Deserts and limitations: lessons from prehistoric desert dwellers.

Author:Grossman, Richard

Living in the desert is challenging. We spent the week after Christmas in Baja, California, camping on the beach. Fortunately, our tents were comfortable and meals were cooked for us. But Pedro, a Baja native, gave us a glimpse into a very different past.

The afternoon was cool with sun shining through broken clouds and a rare rain in the offing. As we climbed up the steep, rock-strewn path we were careful to watch our step. Although vegetation is sparse, most of the plants wear spines or thorns for protection. A little stumble could result in a painful jab. Despite their armor, many desert plants are edible. Pedro assured us that the common prickly-pear cactus fruit tastes good, and even the pads are edible--after removing the spines.


We reached a cave that had been the winter home for a band of Pericu people, the extinct indigenous tribe of southern Baja.
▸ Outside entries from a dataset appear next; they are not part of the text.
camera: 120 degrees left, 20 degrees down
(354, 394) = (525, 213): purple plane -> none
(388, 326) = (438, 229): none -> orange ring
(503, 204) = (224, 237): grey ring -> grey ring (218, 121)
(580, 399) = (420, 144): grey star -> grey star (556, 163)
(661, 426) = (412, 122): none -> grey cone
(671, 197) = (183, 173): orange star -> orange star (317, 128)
A small red ochre pictograph decorated the cave. We imagined a dozen people huddled in the chill admonishing their toddlers to stay away from the edge. A pile of shells lay below, showing that the Pericu enjoyed the ocean's bounty.
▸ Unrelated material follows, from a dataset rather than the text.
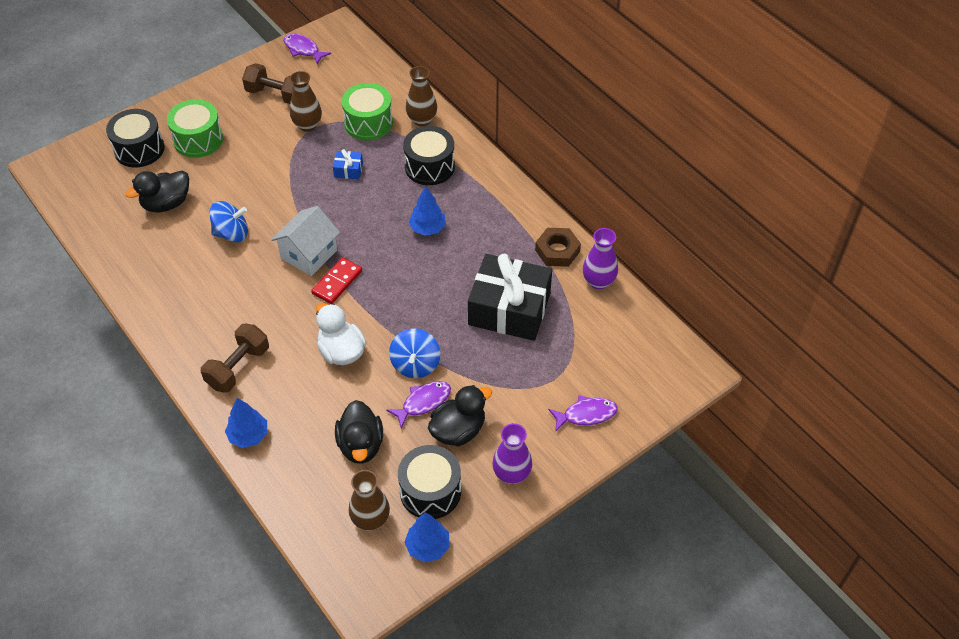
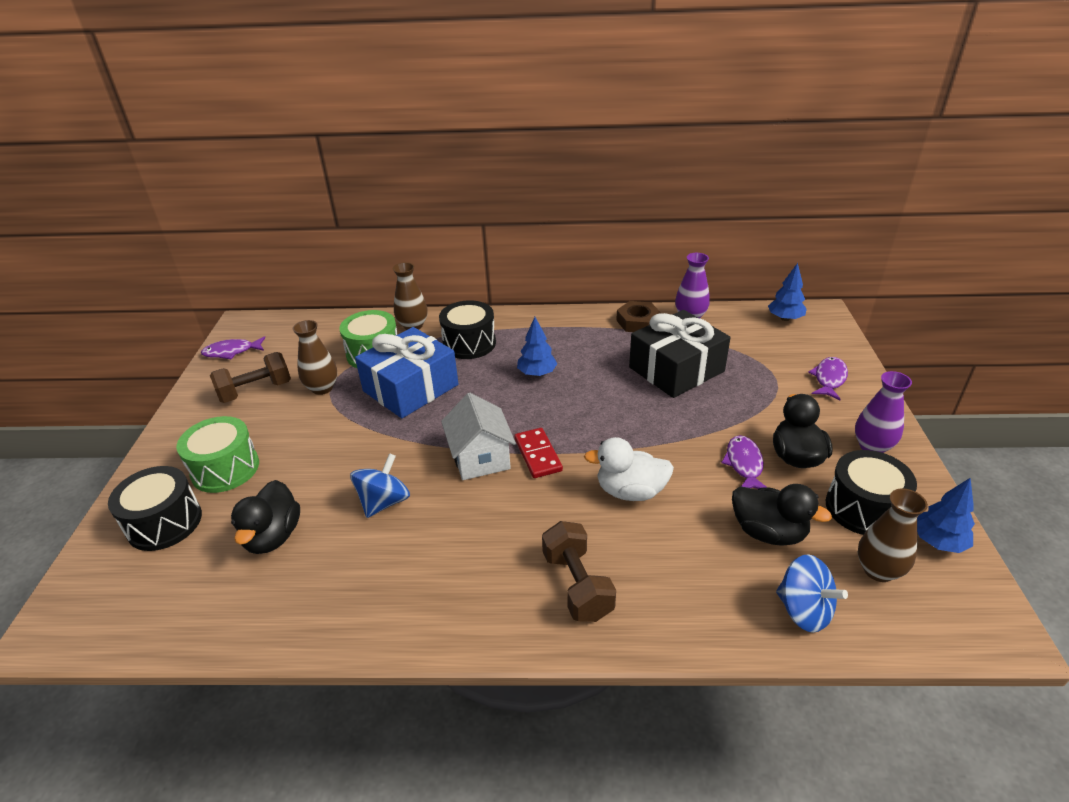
camera: 50 degrees left, 15 degrees down
(248, 435) = (687, 623): blue tree -> blue tree (785, 318)
(348, 170) = (410, 388): blue gift -> blue gift, size x2.47
(415, 364) = (692, 449): blue spinning top -> blue spinning top (804, 610)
On top of the mesa we found their summer home. There was little to mark it except for another heap of shells and four round depressions in the rock. Grinding holes, Pedro commented. He then explained that there is a type of manna--the pitahaya fruit--that ripens in late summer. It grows on the organ pipe cactus (pitahaya dulce) that resembles a clump of spiny fingers pointing skyward. The size of a tennis ball, pitahaya fruit has the color and a bit of the flavor of watermelon. Although rich in energy, the tiny seeds pass through without being digested.
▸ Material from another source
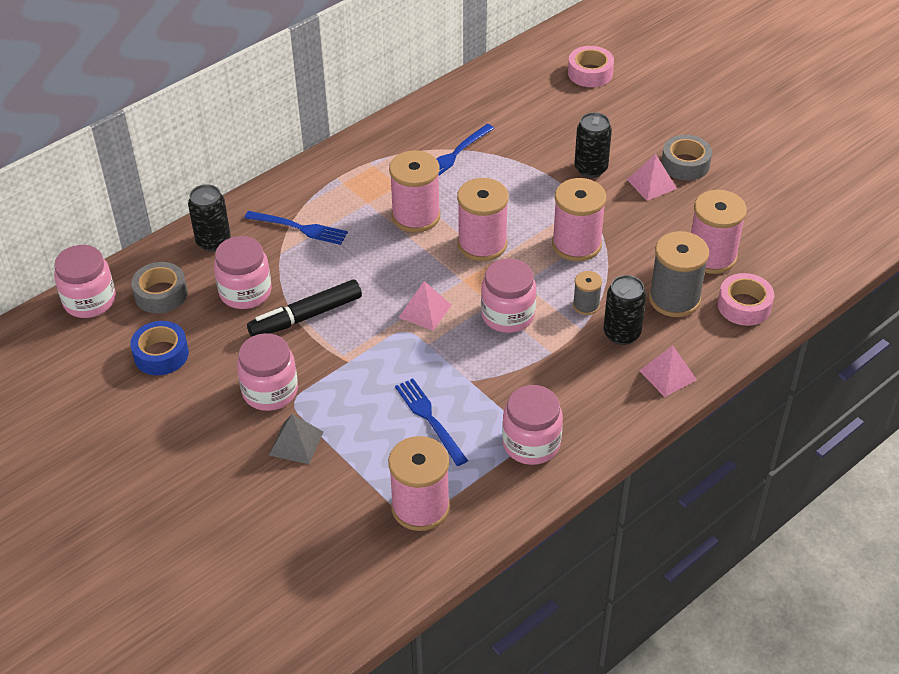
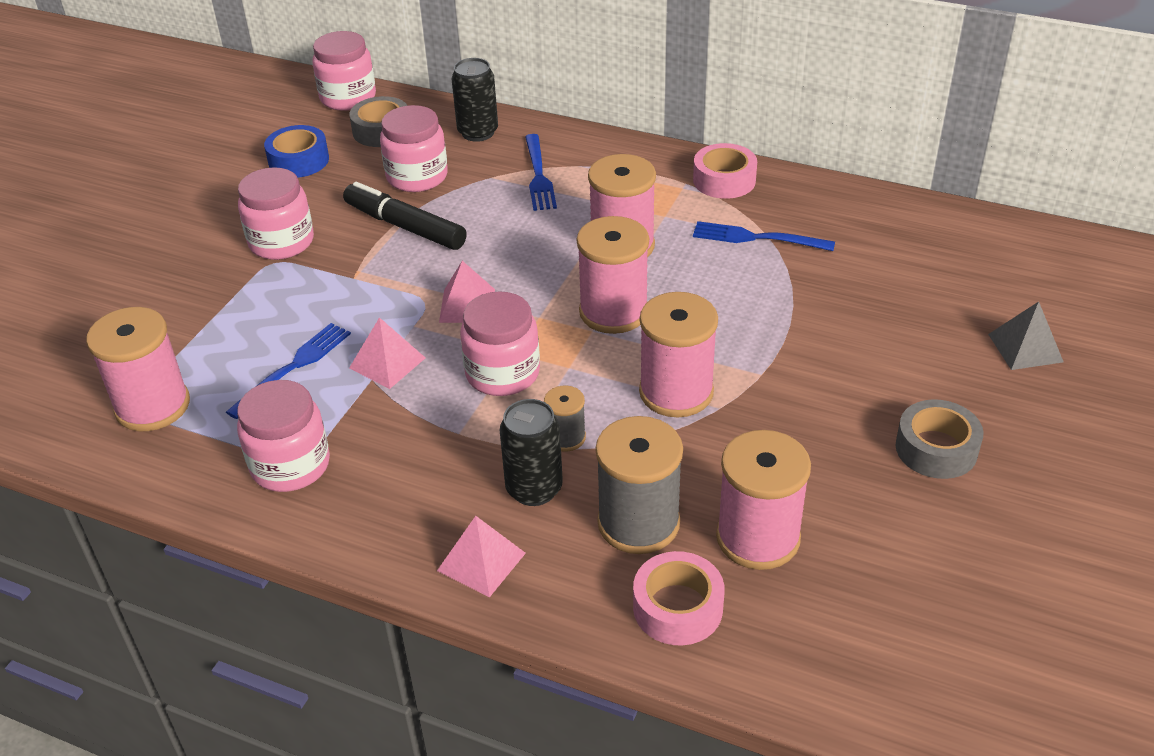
camera: 65 degrees right, 5 degrees down
(296, 443) = (214, 285): grey pyramid -> grey pyramid (1025, 348)
(590, 73) = (1035, 296): pink tape -> pink tape (724, 180)
(590, 169) = (837, 358): black can -> none
(651, 184) = (860, 426): pink pyramid -> pink pyramid (387, 363)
European missionaries recorded that the indigenous peoples were hungry except during the brief pitahaya season--perhaps wishful thinking on the Europeans' part. Lacking any means of preserving fruit, how could people prolong this short season of plenty? Baja natives came up with an unlikely solution.

The indigenous people developed a system to harvest the nutrition in pitahaya seeds that disgusted missionaries. While enjoying the abundance of the harvest, people collected their poop in special places. When it had dried, the seeds were separated, washed, and then pulverized in those circular rock depressions. After grinding they make an edible paste high in fat. Their "recycling" of calorie-rich pitahaya seeds illustrates how desperate they must have been to get enough nutrition.